Do przetwórstwa trafia ok. 100 tys. ton truskawek rocznie. W tym sezonie za kilogram przyjdzie nam zapłacić ok. 2 zł. Podyktowane jest to głównie ceną otrzymywaną za mrożonki wysyłane na zachodnie rynki - głównie do Niemiec. Specjaliści szacują, że tona może kosztować 800-900 euro. Konkurencję dla Polski mogą jednak stanowić Chiny, które już w ubiegłym roku gwałtownie zwiększyły produkcję. W latach poprzednich wysyłały do Unii Europejskiej średnio 10 tys. ton mrożonych truskawek.
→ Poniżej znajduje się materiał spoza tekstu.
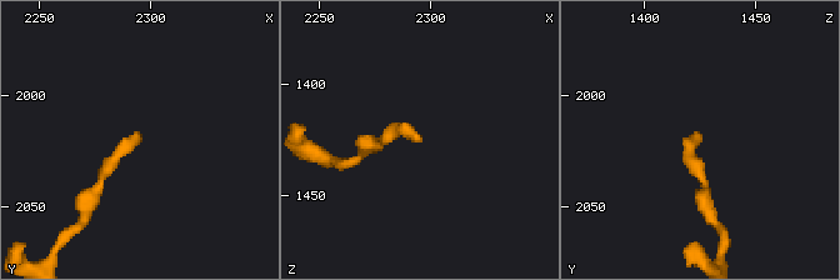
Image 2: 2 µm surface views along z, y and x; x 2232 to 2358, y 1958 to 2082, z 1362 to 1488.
Open: em planes (letters) at (2294, 2016, 1424).

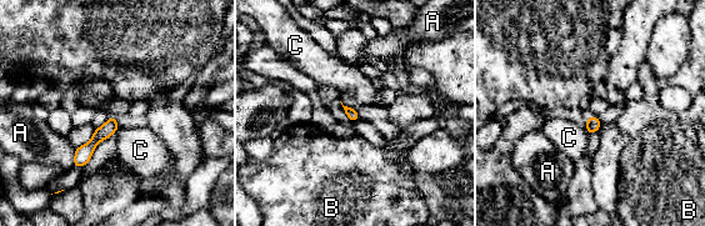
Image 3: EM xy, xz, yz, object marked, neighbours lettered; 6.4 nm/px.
The object is 70 nm wide here. Skip. A, B and C are other cells; it runs along (113, 120), (76, 164) in image 3; none of them fits.

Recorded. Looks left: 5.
Free end. Open: em planes (plain) at (2050, 1995, 1445).

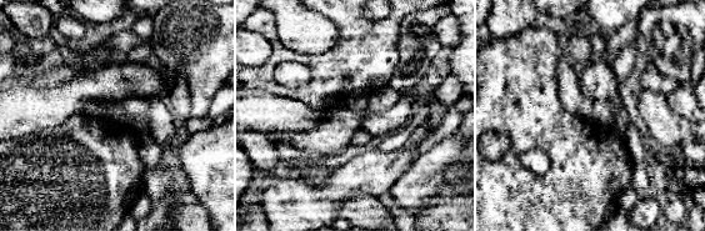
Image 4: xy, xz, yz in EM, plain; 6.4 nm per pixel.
Open: em planes (letters) at the same point.

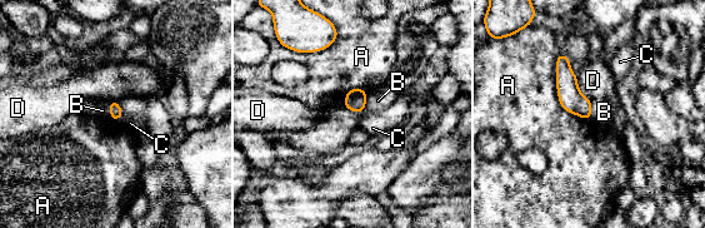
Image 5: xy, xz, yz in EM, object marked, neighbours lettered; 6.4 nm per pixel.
The longest contact is with A, 480 nm. Skip. A, B, C and D are other cells; none of them fits.

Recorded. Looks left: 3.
Calibre changes. Open: 3d 2 µm at (2065, 2175, 1175).

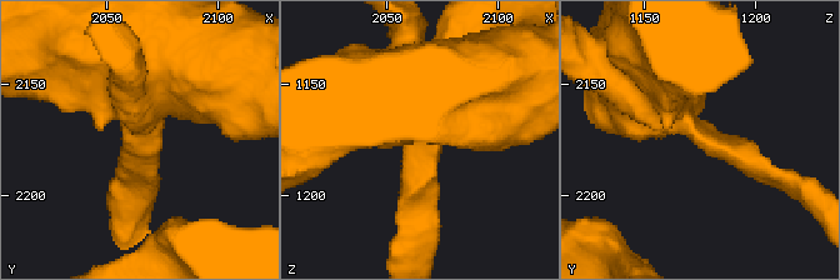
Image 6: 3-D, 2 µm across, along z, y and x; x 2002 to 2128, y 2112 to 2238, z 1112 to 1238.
The arms are 200, 550 nm wide. Open: em 3.1 µm planes (letters) at (2067, 2180, 1180).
Tylko w 2003 roku zwiększyły eksport aż o 30 tys. ton. Chińczycy sprzedawali truskawki znacznie taniej - tylko po 700 euro za tonę. - Chiny psują nam rynek, proponując owoce po niskich cenach - uważa profesor Świetlik.
Czy można temu zaradzić? Specjaliści uważają, że tak, wskazując przykład
Hiszpanii. Postarała się ona o wprowadzenie kontyngentów na import do Unii
Europejskiej mandarynek właśnie z Chin. Podobnie mogłoby być z truskawkami.
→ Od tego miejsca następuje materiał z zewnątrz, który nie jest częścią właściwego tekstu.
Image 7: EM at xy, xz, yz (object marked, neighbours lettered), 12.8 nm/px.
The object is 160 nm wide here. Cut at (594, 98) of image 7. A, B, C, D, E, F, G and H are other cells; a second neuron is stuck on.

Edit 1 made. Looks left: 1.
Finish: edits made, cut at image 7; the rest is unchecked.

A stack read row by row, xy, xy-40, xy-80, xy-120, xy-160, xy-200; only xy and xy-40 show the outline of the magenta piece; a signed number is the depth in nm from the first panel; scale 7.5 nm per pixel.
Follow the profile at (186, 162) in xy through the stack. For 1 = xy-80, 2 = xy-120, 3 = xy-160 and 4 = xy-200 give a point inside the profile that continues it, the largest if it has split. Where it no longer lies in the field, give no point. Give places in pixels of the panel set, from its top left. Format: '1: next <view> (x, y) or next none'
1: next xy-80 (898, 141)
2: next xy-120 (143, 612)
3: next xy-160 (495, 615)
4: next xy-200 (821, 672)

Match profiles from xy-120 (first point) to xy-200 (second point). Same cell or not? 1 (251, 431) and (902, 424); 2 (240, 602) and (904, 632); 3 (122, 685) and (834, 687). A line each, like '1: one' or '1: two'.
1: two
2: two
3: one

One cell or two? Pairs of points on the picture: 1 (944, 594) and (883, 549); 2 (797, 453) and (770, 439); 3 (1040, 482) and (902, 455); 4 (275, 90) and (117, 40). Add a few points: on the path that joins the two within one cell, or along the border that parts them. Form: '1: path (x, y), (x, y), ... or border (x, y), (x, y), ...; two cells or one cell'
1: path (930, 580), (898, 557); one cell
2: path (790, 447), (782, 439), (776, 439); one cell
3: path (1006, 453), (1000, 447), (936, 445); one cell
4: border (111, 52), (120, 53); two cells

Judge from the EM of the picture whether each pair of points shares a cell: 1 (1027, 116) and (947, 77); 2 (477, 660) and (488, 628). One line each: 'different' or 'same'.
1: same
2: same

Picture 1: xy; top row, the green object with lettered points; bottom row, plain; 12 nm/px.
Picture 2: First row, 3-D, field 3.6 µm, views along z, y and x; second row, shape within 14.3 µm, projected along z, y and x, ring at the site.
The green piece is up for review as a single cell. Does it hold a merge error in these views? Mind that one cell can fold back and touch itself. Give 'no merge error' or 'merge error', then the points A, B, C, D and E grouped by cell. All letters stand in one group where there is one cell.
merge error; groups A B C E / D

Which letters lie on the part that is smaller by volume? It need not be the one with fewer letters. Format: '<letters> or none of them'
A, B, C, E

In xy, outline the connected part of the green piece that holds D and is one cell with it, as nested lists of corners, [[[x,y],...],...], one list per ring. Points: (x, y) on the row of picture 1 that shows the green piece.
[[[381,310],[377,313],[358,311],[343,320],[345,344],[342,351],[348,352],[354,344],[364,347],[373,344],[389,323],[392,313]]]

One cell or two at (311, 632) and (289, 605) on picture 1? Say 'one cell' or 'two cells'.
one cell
Inną kwestią jest to, czy nasze truskawki trafią na zachodnie rynki, i to
nie tylko w postaci mrożonek, lecz także świeżych owoców. Dziś do Berlina czy
Hamburga truskawki przywozi się z Hiszpanii. Tam jednak sezon na owoce trwa do
końca maja. Później mogłyby zastąpić je truskawki z Polski, tańsze od tych
uprawianych w Belgii czy Holandii. Doktor Jan Świetlik uważa, że to, czy polskie
truskawki trafią na stoły naszych sąsiadów zza Odry, zależy od operatywności
samych rolników.
W tym roku owoców miękkich nie zabraknie. Według Świetlika,
pogoda sprzyjała tworzeniu zawiązków. Dlatego więcej zbierzemy nie tylko
truskawek, lecz także porzeczek, aronii czy agrestu. Proporcjonalnie do zbiorów
nie wzrosną jednak ceny. Tutaj rolników mogą spotkać niemiłe niespodzianki. Dziś
mówi się, że na stosunkowo wysokim poziomie mogą się utrzymać jedynie ceny
agrestu. W ubiegłym roku za kilogram trzeba było zapłacić ok. 4 zł.
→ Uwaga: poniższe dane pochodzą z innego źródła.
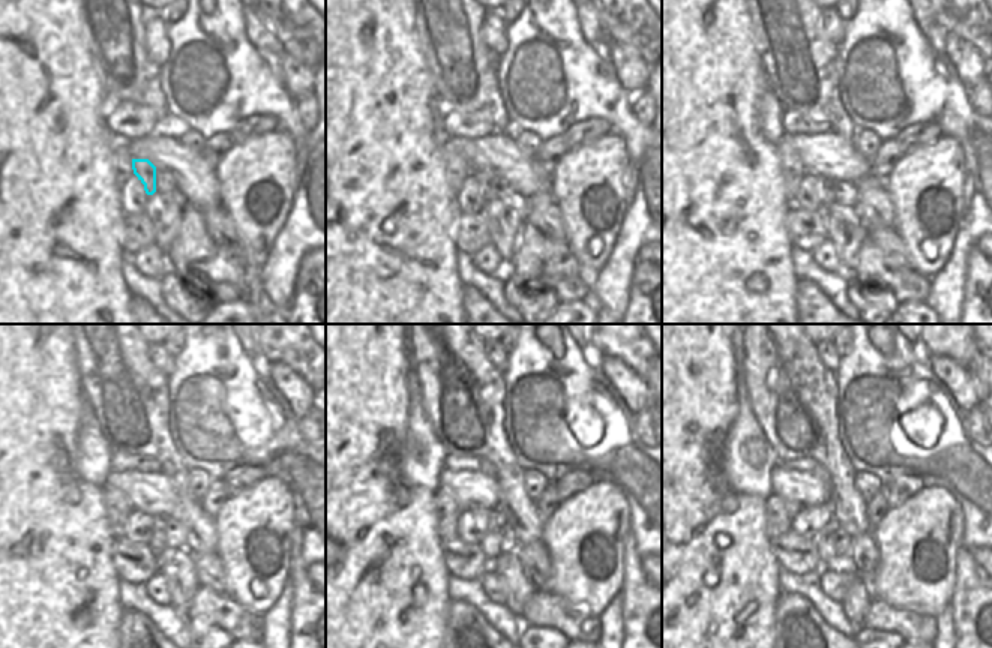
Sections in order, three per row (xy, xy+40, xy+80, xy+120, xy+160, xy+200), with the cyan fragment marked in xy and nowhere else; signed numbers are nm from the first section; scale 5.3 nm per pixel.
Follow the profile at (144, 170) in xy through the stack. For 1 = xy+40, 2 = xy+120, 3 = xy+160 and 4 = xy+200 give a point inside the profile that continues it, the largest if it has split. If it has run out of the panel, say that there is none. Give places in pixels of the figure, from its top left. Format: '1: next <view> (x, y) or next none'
1: next xy+40 (485, 177)
2: next xy+120 (156, 542)
3: next xy+160 (491, 545)
4: next xy+200 (824, 543)

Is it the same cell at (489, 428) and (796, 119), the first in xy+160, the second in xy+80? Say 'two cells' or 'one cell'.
two cells

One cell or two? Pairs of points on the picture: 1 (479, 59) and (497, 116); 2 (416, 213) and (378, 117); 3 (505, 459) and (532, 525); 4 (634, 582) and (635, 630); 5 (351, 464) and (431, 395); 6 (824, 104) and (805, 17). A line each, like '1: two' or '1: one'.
1: one
2: one
3: one
4: one
5: two
6: one

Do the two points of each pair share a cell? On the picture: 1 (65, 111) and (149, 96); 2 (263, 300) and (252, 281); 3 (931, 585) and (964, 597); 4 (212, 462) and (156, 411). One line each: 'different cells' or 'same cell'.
1: different cells
2: same cell
3: different cells
4: different cells

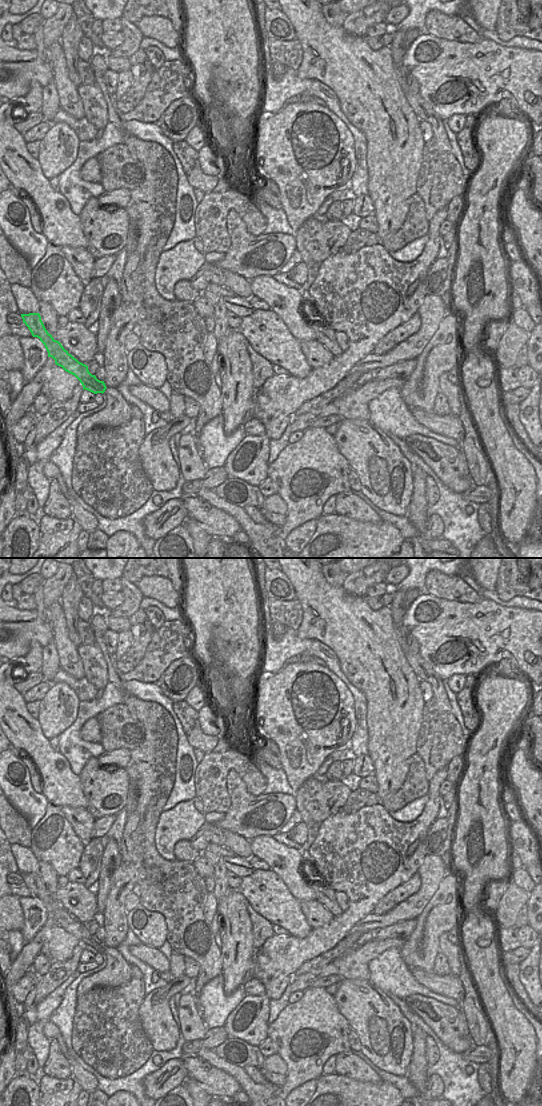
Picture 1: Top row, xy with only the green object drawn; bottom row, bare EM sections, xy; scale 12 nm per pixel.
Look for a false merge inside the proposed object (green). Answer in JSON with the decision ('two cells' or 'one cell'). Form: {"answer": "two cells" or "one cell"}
{"answer": "one cell"}

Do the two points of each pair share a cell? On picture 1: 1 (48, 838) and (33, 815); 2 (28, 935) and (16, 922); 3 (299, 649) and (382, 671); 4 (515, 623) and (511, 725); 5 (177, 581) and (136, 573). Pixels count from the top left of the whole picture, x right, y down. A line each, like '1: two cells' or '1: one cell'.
1: two cells
2: two cells
3: two cells
4: two cells
5: one cell

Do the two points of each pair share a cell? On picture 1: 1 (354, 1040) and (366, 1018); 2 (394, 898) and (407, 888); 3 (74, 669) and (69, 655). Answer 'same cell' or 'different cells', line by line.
1: different cells
2: same cell
3: same cell

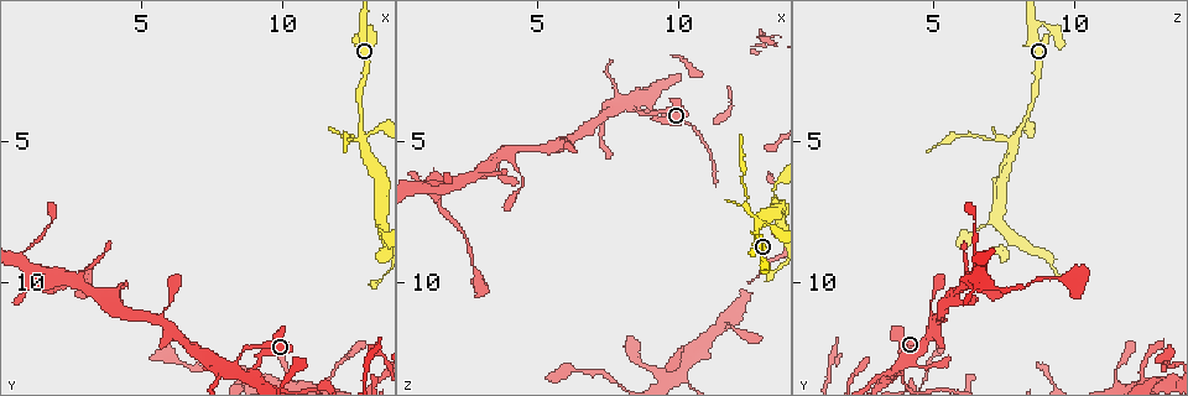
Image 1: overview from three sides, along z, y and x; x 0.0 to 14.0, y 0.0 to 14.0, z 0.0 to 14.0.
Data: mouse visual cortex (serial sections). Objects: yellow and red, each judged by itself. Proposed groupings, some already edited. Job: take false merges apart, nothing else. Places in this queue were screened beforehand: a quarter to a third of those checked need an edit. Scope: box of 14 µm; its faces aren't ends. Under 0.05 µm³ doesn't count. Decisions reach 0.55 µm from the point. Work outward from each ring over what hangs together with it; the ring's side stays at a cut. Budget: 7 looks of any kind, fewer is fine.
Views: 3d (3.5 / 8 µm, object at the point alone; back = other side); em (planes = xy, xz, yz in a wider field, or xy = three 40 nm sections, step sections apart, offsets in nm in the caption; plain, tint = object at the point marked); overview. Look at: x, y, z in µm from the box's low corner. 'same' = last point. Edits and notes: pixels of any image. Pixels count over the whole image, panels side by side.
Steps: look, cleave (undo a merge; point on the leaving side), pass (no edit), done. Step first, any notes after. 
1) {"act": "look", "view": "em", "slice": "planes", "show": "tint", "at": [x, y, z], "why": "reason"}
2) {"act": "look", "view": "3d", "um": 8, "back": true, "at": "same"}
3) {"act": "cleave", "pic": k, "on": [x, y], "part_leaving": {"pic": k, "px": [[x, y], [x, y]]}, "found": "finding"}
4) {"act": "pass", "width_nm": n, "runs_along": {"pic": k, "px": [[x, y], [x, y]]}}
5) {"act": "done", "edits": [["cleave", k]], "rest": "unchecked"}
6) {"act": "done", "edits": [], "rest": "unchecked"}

Inaczej będzie jednak w przypadku porzeczek. Kilogram czarnych kosztować może ok. 0,80 zł, a czerwonych ok. 1,5 zł - tylko dlatego, że jest ich mało w chłodniach.
Nie wiadomo, na jakim poziomie ukształtują się ceny malin. Wszystko zależy od wysokości ich zbiorów w Serbii, w której malin uprawia się najwięcej w Europie - w zależności od roku 70-90 tys. ton, z czego na eksport trafia ok. 60 tys. ton. W Polsce zbiory malin kształtują się na poziomie 45 tys. ton, za granicę wysyłamy 35 tys. ton.